Comme on parle aussi de
« définition » on optique, je peux
régler mes mots sur la plus haute définition (mesurer
le travail en joules) ou cultiver le flou artistique
(« travaillez, prenez de la peine »).
Mais comme en photographie, tous les effets
sont possibles : je peux faire des surimpressions, je peux
définir une forme nette et la cerner d'un halo, etc...
*
Cela ne me
permettrait-il pas de repérer une définition nette et
un halo de connotations ?
La question qui se pose ici est de savoir si
c'est l'usage que je fais du mot dans son contexte qui produit cet
effet de netteté ou de halo, ou si, au contraire,
netteté et halo sont déjà propres au terme,
indépendants de son emploi.
Si je prends une
longue vue pour regarder la colline, la netteté ou le flou de
l'image, de quoi est-elle la propriété ? Y a-t-il
des objets lumineux qui, par eux-mêmes seraient flous ou
précis ?
La table de marbre est lisse et
géométrique, la brume du vallon a des contours
imperceptibles.

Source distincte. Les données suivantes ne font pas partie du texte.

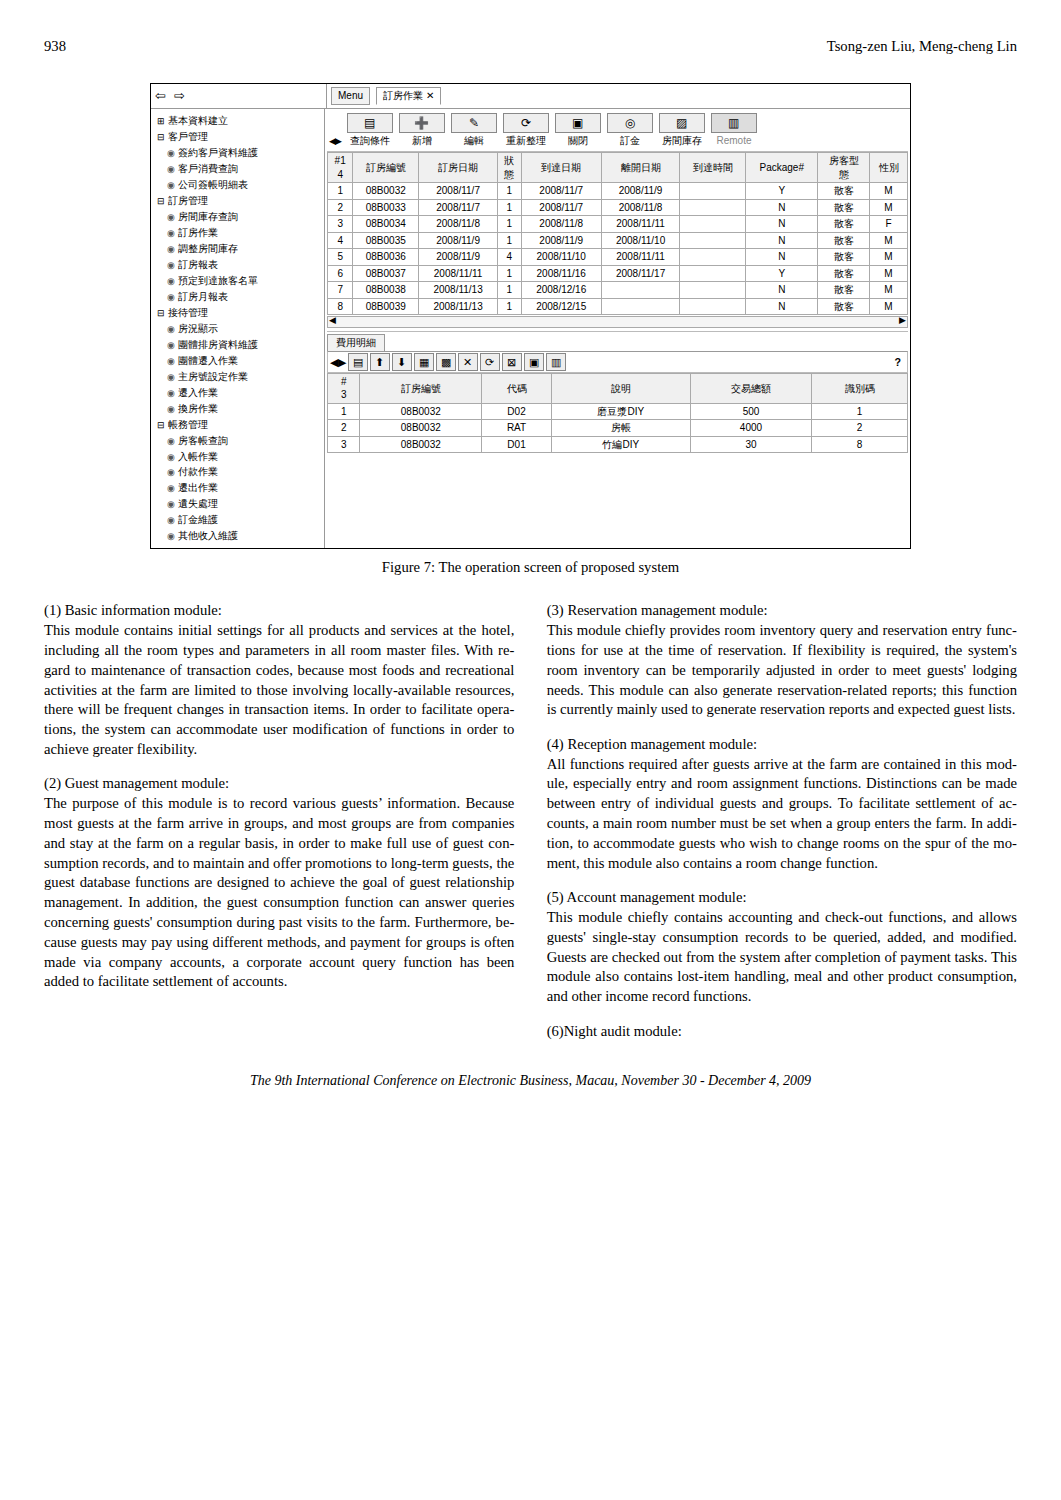938 Tsong-zen Liu, Meng-cheng Lin
⇦ ⇨
Menu 訂房作業 ✕
基本資料建立
客戶管理
簽約客戶資料維護
客戶消費查詢
公司簽帳明細表
訂房管理
房間庫存查詢
訂房作業
調整房間庫存
訂房報表
預定到達旅客名單
訂房月報表
接待管理
房況顯示
團體排房資料維護
團體遷入作業
主房號設定作業
遷入作業
換房作業
帳務管理
房客帳查詢
入帳作業
付款作業
遷出作業
遺失處理
訂金維護
其他收入維護
◀▶ ▤查詢條件 ➕新增 ✎編輯 ⟳重新整理 ▣關閉 ◎訂金 ▨房間庫存 ▥Remote
| #1 4 | 訂房編號 | 訂房日期 | 狀 態 | 到達日期 | 離開日期 | 到達時間 | Package# | 房客型 態 | 性別 |
| --- | --- | --- | --- | --- | --- | --- | --- | --- | --- |
| 1 | 08B0032 | 2008/11/7 | 1 | 2008/11/7 | 2008/11/9 | | Y | 散客 | M |
| 2 | 08B0033 | 2008/11/7 | 1 | 2008/11/7 | 2008/11/8 | | N | 散客 | M |
| 3 | 08B0034 | 2008/11/8 | 1 | 2008/11/8 | 2008/11/11 | | N | 散客 | F |
| 4 | 08B0035 | 2008/11/9 | 1 | 2008/11/9 | 2008/11/10 | | N | 散客 | M |
| 5 | 08B0036 | 2008/11/9 | 4 | 2008/11/10 | 2008/11/11 | | N | 散客 | M |
| 6 | 08B0037 | 2008/11/11 | 1 | 2008/11/16 | 2008/11/17 | | Y | 散客 | M |
| 7 | 08B0038 | 2008/11/13 | 1 | 2008/12/16 | | | N | 散客 | M |
| 8 | 08B0039 | 2008/11/13 | 1 | 2008/12/15 | | | N | 散客 | M |
費用明細
◀▶ ▤ ⬆ ⬇ ▦ ▩ ✕ ⟳ ⊠ ▣ ▥ ?
| # 3 | 訂房編號 | 代碼 | 說明 | 交易總額 | 識別碼 |
| --- | --- | --- | --- | --- | --- |
| 1 | 08B0032 | D02 | 磨豆漿DIY | 500 | 1 |
| 2 | 08B0032 | RAT | 房帳 | 4000 | 2 |
| 3 | 08B0032 | D01 | 竹編DIY | 30 | 8 |
Figure 7: The operation screen of proposed system
(1) Basic information module:
This module contains initial settings for all products and services at the hotel, including all the room types and parameters in all room master files. With regard to maintenance of transaction codes, because most foods and recreational activities at the farm are limited to those involving locally-available resources, there will be frequent changes in transaction items. In order to facilitate operations, the system can accommodate user modification of functions in order to achieve greater flexibility.
(2) Guest management module:
The purpose of this module is to record various guests’ information. Because most guests at the farm arrive in groups, and most groups are from companies and stay at the farm on a regular basis, in order to make full use of guest consumption records, and to maintain and offer promotions to long-term guests, the guest database functions are designed to achieve the goal of guest relationship management. In addition, the guest consumption function can answer queries concerning guests' consumption during past visits to the farm. Furthermore, because guests may pay using different methods, and payment for groups is often made via company accounts, a corporate account query function has been added to facilitate settlement of accounts.
(3) Reservation management module:
This module chiefly provides room inventory query and reservation entry functions for use at the time of reservation. If flexibility is required, the system's room inventory can be temporarily adjusted in order to meet guests' lodging needs. This module can also generate reservation-related reports; this function is currently mainly used to generate reservation reports and expected guest lists.
(4) Reception management module:
All functions required after guests arrive at the farm are contained in this module, especially entry and room assignment functions. Distinctions can be made between entry of individual guests and groups. To facilitate settlement of accounts, a main room number must be set when a group enters the farm. In addition, to accommodate guests who wish to change rooms on the spur of the moment, this module also contains a room change function.
(5) Account management module:
This module chiefly contains accounting and check-out functions, and allows guests' single-stay consumption records to be queried, added, and modified. Guests are checked out from the system after completion of payment tasks. This module also contains lost-item handling, meal and other product consumption, and other income record functions.
(6)Night audit module:
The 9th International Conference on Electronic Business, Macau, November 30 - December 4, 2009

Mais je peux faire une image floue de la table et
donner à la brume des contours.
Ce caractère
flou ou précis serait-il une propriété des
choses visibles ? Ou de la surface optique, des rayons lumineux,
ou de moi-même ?
Cela pourrait être une façon
maladroite de se demander comment faire pour donner à une
image plus ou moins de netteté.
Je peux regarder le feuillage en face de moi
de manière à ce qu'il devienne flou ou net. Je regarde
à travers le feuillage, et les feuilles deviennent floues.
J'ai aussi appris à régler une
lentille et à comprendre une rigoureuse
géométrie des rayons lumineux. Mais ceci ne me permet
pas de dire de qui ou de quoi « flou » et
« net » seraient les propriétés. Ou
plutôt si : de l'image. Mais si l'on me demande plus
d'explications sur l'image, je pourrais être
embarrassé.
Je pourrais dire que l'image est un
croisement de rayons lumineux, ou de leurs prolongements...
Et qu'en est-il de
la définition plus ou moins nette d'un mot - du sens d'un
mot ?
*
Il existe plusieurs
dictionnaires donnant des renseignements différent sur les
mots. Je peux consulter le Larousse qui me donnera les
définitions qui ont cours. Le Robert me donnera plutôt
une histoire du mot, des significations qu'il avait dans ses emplois
les plus anciens jusqu'aux plus modernes. Le Littré, lui, me
donnera de multiples occurrences du même terme, employé
dans les sens les plus divers et, parfois, les plus
contradictoires.
Prenons
« capitale », et comparons « capitale
d'imprimerie », « capitale de la
France » et « peine capitale ».
Dans chacune de ces trois acceptions
« capitale » a une signification qui
possède une certaine netteté. Ces significations sont
d'autant plus distinctes qu'elles sont nettes. Elles ne sont pourtant
pas étrangères les unes aux autres, et elles sont comme
enveloppées d'un concept plus général.
Ici le Robert nous devient plus utile que le
Littré. Nous reconnaissons dans
« capitale » la même racine que dans
« décapiter » ou
« capitaine », que nous retrouvons dans le Latin
« caput », tête. Nous pouvons
reconnaître ces cinq lettres c-a-p-i-t dans une série de
mots dont elles signent comme un tronc commun sémantique,
contenant les idées d'importance, de sommet et de
commandement.
« Capit » ne veut rien
dire en Français, et renvoie au Latin
« caput », mais nous n'aurions pas besoin de le
savoir : tous les mots construits à partir de
« capit » nous évoquent le concept de
tête, au propre comme au figuré - le concept ou
l'image : l'image de ce que la tête est au corps, c'est
à dire à la fois la partie la plus importante, ce qui
est au-dessus du corps, ou devant, et ce qui est un centre de
commandement de tous les organes, et vers où tout converge
aussi bien du corps tout entier.
Peut-être
pourrions-nous trouver là quelque chose qui ressemblerait
à un noyau net et à un halo flou.
*
Le noyau net, ici,
ce serait la tête, le chef, et le halo flou, tout ce dont une
tête peut être le signe ou le symbole, à travers
la racine de « capitale ».
Les lettres capitales sont les lettres qu'on
écrit en tête : première lettre du premier
mot d'un phrase, d'un nom propre - lettre initiale. Et l'on dit
« initiales » le nom (car c'en est un) dont on
n'écrit que les lettres initiales.
La capitale du pays : la ville
principale, celle du prince, où siège les pouvoirs
politiques, où convergent les voies de circulation...
Les péchés capitaux : les
principaux, et sans doute aussi ceux qui amorcent les autres.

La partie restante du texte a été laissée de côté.